I know I’ve endlessly yapped about Tumblr, but the thing that has always intrigued me about it is the way it crystallises how images in the contemporary (North American) context are ‘overdetermined’. I think the term stems from psychoanalysis, and regardless of what it ‘actually’ means, I’ve always used it to refer to an object or idea that is oversaturated with potential interpretations, simultaneously meaning more than one thing and remaining impossible to pin down to just one of the meanings. An overdetermined image constantly hovers in the potential of its semiotic multiplicity.
It’s for this reason that I’ve argued that few things are more endemic, or more a paragon of ‘the present’ than Tumblr. Fetishing the Other, after all, simply presents a series of images devoid of context, explanation or an explicit editorial bent (other than the title, of course). Its authors, however, know that you’ll be able to produce a particular kind of interpretation – here, one critical of the way in which difference is made exotic – simply because you, like them, have spent your life being bombarded with both images and a slew of interpretations of those images. We live in a world where things mean multiply, all the time. And so Tumblr, as the stripped-down, context-less blog, simply functions on the interpretive saturation that, in my mind, defines ‘post-post-modernity’ – or whatever the fuck you want to call the current moment.
I feel like I’ve repeated this too often, but it just fascinates me. Hopefully though, this repetition means that a better, more intriguing idea is around the corner. That’s the way it works, right? You repeat one interpretation over and over again until it finally hits you how boring it is, and then you move on to a better, more nuanced one that, at least for a while, feels right.

#1 by Tim Carmody on January 7, 2010 - 3:08 pm
Yep — if I’m remembering correctly, it’s from Freud’s Interpretation of Dreams. Dream images are overdetermined because they are made to mean more than one thing at once, admit of multiple layers of analysis.
Related term is condensation, which means something close to the same thing as this, and displacement, where a symbol is transformed, sometimes even to its opposite. (As in the case of negation, eg, when a patient volunteers, “it wasn’t about my mother” — the term gets admitted by being cancelled. A lot of racist shit gets admitted under negation.)
Lacan famously mapped Freud’s condensation and displacement onto Jakobson’s analysis of metaphor and metonymy. Hence, “the unconscious is structured like a language.”
#2 by Tim Carmody on January 7, 2010 - 3:12 pm
BTW, repetition is a great Freudian idea too, analayzed in Beyond the Pleasure Principle. It’s linked to the death drive, but it’s also how little kids gain mastery over events, especially traumatic ones.
Anyways, conscious repetition is always better than unconscious repetition, and repetition with an emergent/insightul difference is the best kind of repetition of all. In fact, they call it “therapy.”
#3 by Nav on January 8, 2010 - 7:55 am
Oh heck – is my blog becoming my therapy?! Whoops!
But it’s funny that I jumped straight to my ‘overdetermined images’ schtick and totally skipped the interesting things this site does.

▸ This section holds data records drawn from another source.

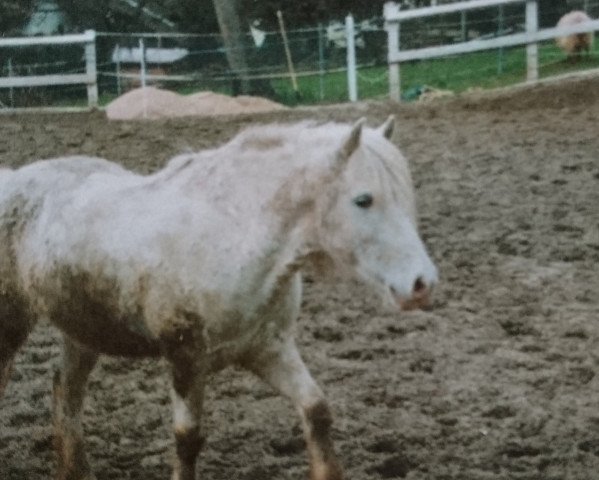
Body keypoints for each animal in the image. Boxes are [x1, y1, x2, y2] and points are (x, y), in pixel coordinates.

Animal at [1, 118, 440, 480]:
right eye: (363, 200)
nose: (422, 284)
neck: (233, 235)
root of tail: (14, 178)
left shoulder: (269, 349)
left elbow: (316, 411)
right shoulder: (184, 357)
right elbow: (187, 439)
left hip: (85, 331)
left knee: (66, 391)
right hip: (13, 322)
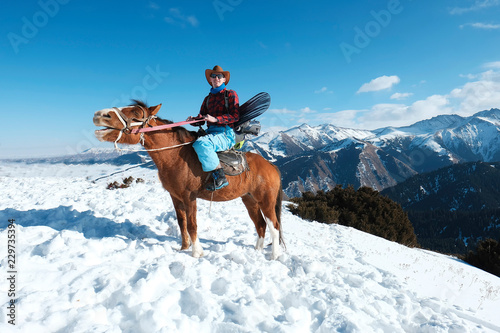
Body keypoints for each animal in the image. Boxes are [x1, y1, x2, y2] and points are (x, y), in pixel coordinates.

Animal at [91, 100, 284, 258]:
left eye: (137, 113)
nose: (100, 114)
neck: (175, 155)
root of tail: (272, 166)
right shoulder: (175, 197)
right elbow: (181, 222)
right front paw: (184, 248)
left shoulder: (189, 197)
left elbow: (192, 225)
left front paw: (196, 252)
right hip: (249, 200)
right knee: (260, 225)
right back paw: (257, 250)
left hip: (266, 200)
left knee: (274, 225)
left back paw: (274, 255)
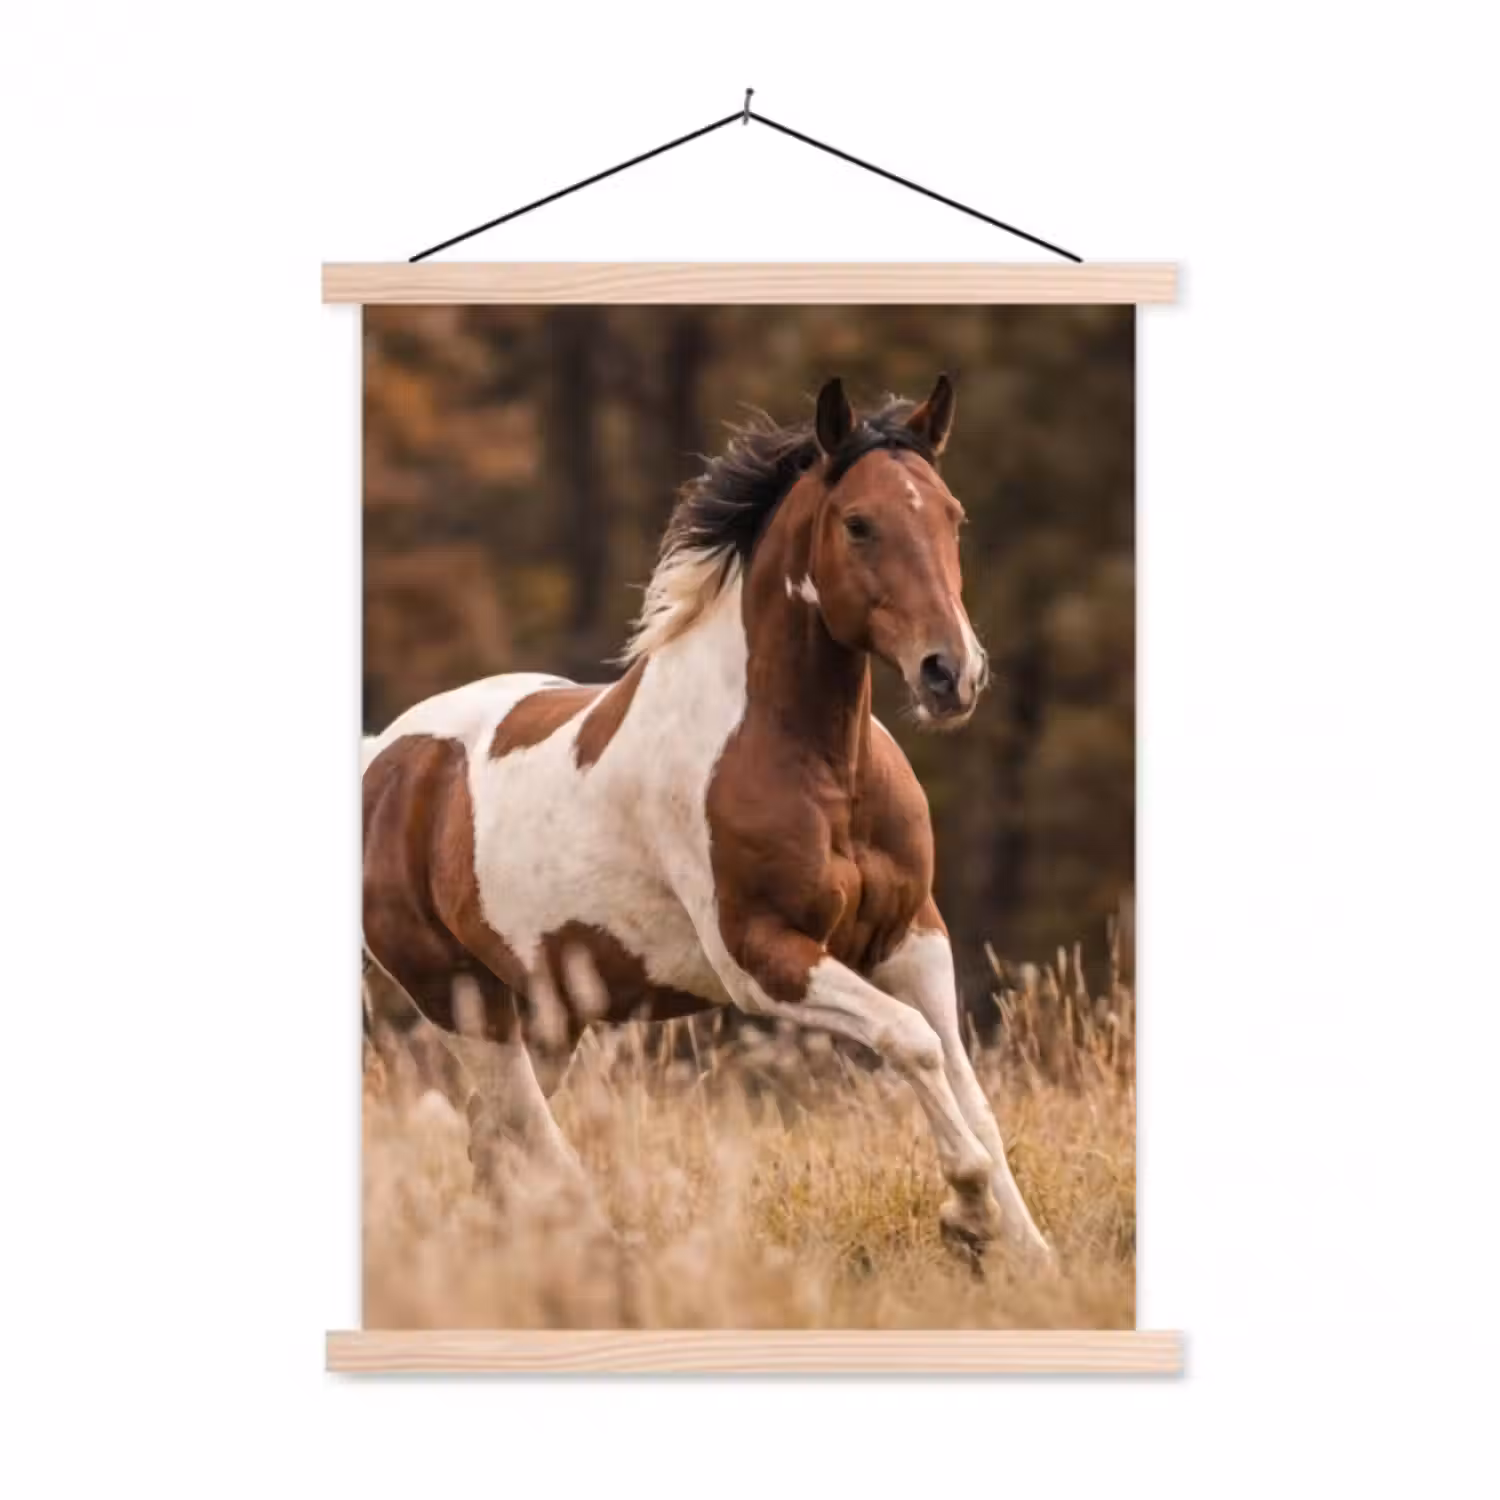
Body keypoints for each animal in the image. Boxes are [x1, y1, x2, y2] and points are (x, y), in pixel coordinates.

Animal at [362, 373, 1050, 1261]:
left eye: (951, 515)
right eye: (859, 523)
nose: (950, 674)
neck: (819, 766)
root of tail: (384, 756)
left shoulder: (912, 938)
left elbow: (971, 1092)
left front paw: (1031, 1256)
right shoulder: (761, 959)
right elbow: (911, 1042)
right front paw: (966, 1216)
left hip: (546, 1015)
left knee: (496, 1144)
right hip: (463, 1004)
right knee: (529, 1141)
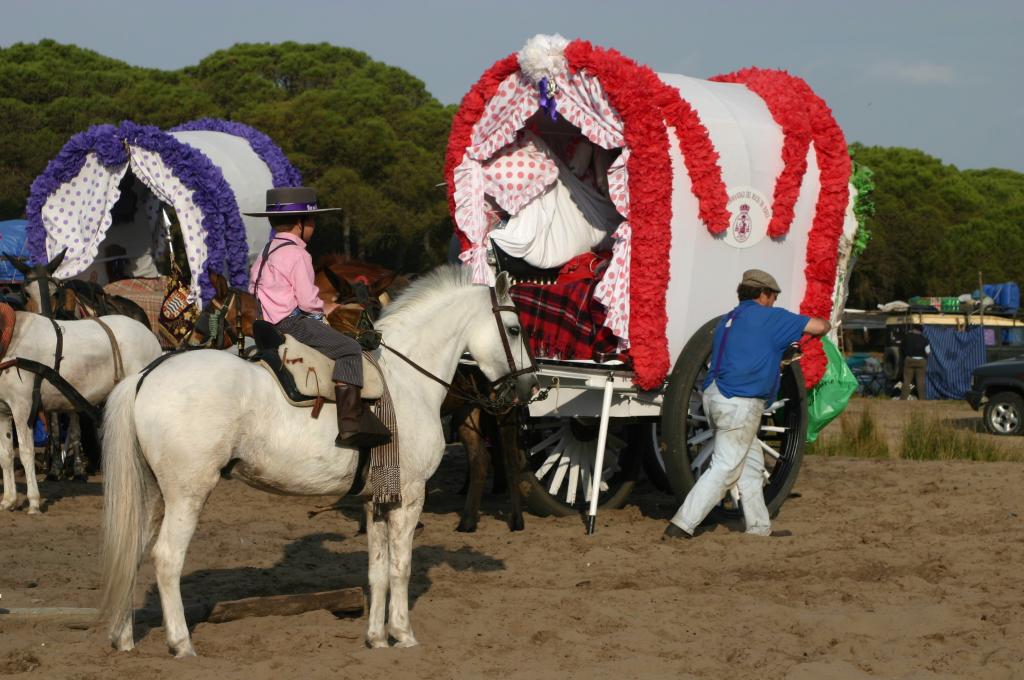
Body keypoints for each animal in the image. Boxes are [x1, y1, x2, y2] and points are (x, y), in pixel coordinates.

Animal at [0, 311, 161, 510]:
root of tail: (152, 338)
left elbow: (25, 453)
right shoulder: (3, 412)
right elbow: (6, 455)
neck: (13, 339)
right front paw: (9, 500)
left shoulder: (22, 408)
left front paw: (34, 501)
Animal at [97, 268, 536, 655]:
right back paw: (181, 643)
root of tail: (146, 376)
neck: (407, 379)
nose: (531, 385)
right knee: (167, 559)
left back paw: (124, 638)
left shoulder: (377, 499)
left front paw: (377, 639)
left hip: (154, 495)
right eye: (515, 329)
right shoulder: (409, 497)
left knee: (133, 552)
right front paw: (403, 635)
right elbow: (401, 568)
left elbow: (378, 571)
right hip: (188, 494)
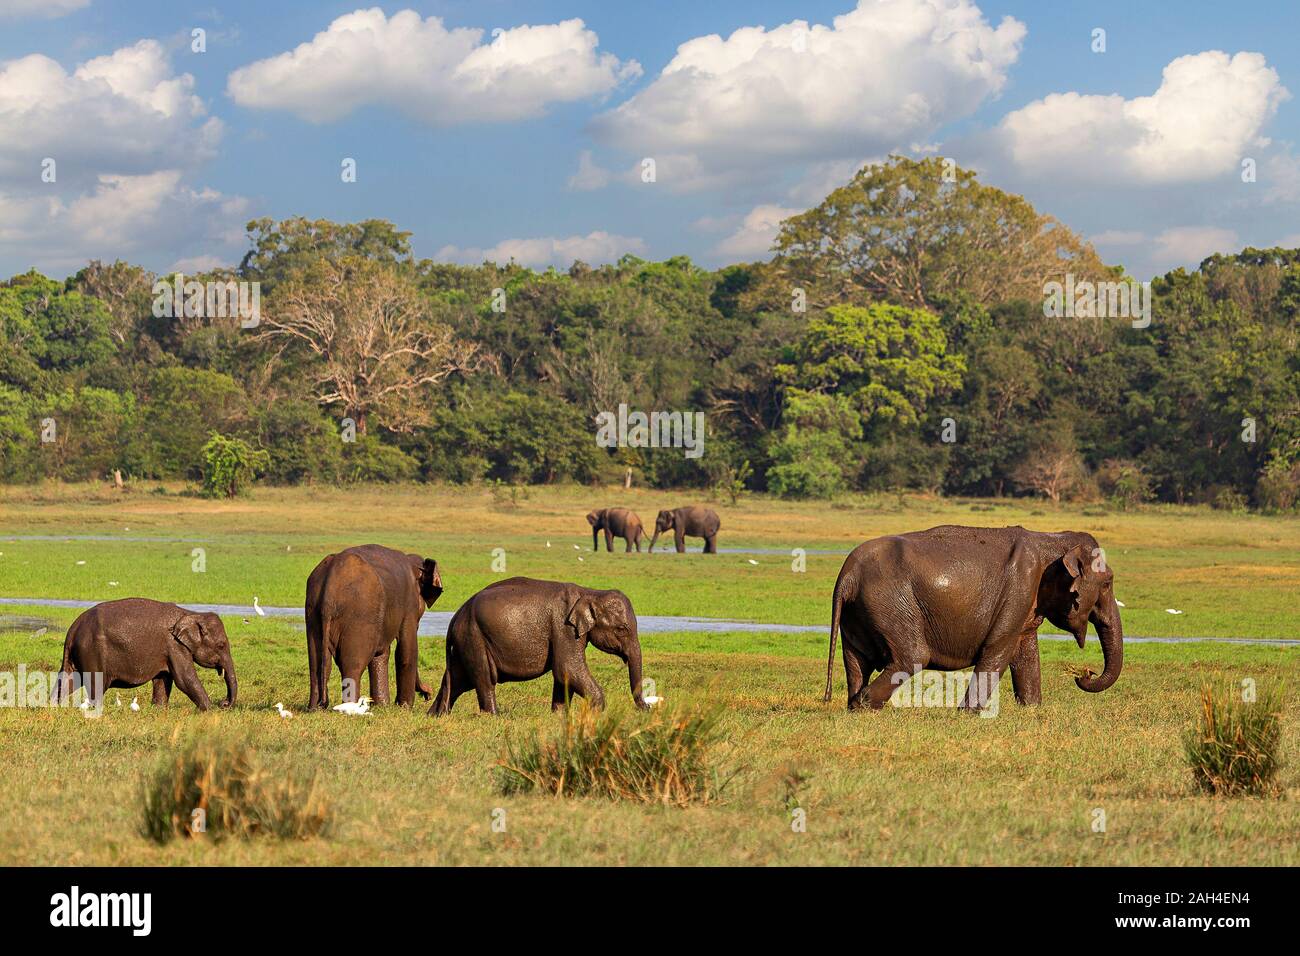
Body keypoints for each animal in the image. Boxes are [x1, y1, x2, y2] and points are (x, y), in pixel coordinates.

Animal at [54, 598, 239, 712]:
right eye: (221, 645)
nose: (224, 703)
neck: (191, 613)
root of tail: (73, 629)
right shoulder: (175, 646)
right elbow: (185, 679)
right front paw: (211, 711)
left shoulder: (168, 650)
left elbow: (164, 679)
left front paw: (159, 710)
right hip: (92, 652)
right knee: (96, 684)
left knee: (68, 679)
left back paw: (54, 706)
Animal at [305, 546, 444, 712]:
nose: (428, 693)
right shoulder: (409, 605)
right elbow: (406, 649)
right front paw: (404, 708)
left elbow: (382, 653)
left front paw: (382, 706)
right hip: (359, 614)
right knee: (352, 665)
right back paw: (351, 709)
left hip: (313, 610)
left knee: (318, 664)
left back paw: (315, 708)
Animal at [428, 574, 647, 717]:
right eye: (622, 629)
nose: (648, 708)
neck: (589, 592)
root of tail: (456, 616)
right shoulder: (564, 628)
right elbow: (568, 668)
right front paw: (596, 713)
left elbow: (563, 675)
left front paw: (558, 716)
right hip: (474, 637)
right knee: (484, 679)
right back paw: (494, 716)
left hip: (465, 641)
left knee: (458, 680)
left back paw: (436, 715)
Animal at [826, 528, 1123, 712]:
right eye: (1108, 583)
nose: (1085, 673)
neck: (1051, 539)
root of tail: (847, 575)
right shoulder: (1018, 591)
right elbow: (999, 650)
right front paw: (967, 713)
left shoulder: (1027, 601)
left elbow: (1025, 653)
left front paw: (1031, 708)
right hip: (891, 604)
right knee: (911, 657)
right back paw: (865, 705)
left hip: (857, 613)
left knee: (857, 662)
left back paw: (854, 704)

After all, my beef with Buzzfeed has always been that it subscribes that vaguely mocking Williamsburg hipster vibe – other cultures are all well and good, especially when they can be laughed at. Something about this site – especially since it’s on Tumblr – seems to reject that ‘hey I’m being ironic so it’s not serious’ approach by much of the hipster, two-coasts web when it comes to difference and race.
What’s particularly neat is that Tumblr is so often a place to wax nostalgic over the pop-culture of our youth. This takes some of nostalgia and sheds a critical light on it.
#4 by KK on January 8, 2010 - 11:34 am
SO GREAT to come across critical musings on the implications of Tumblr. This kind of work is in sadly short supply.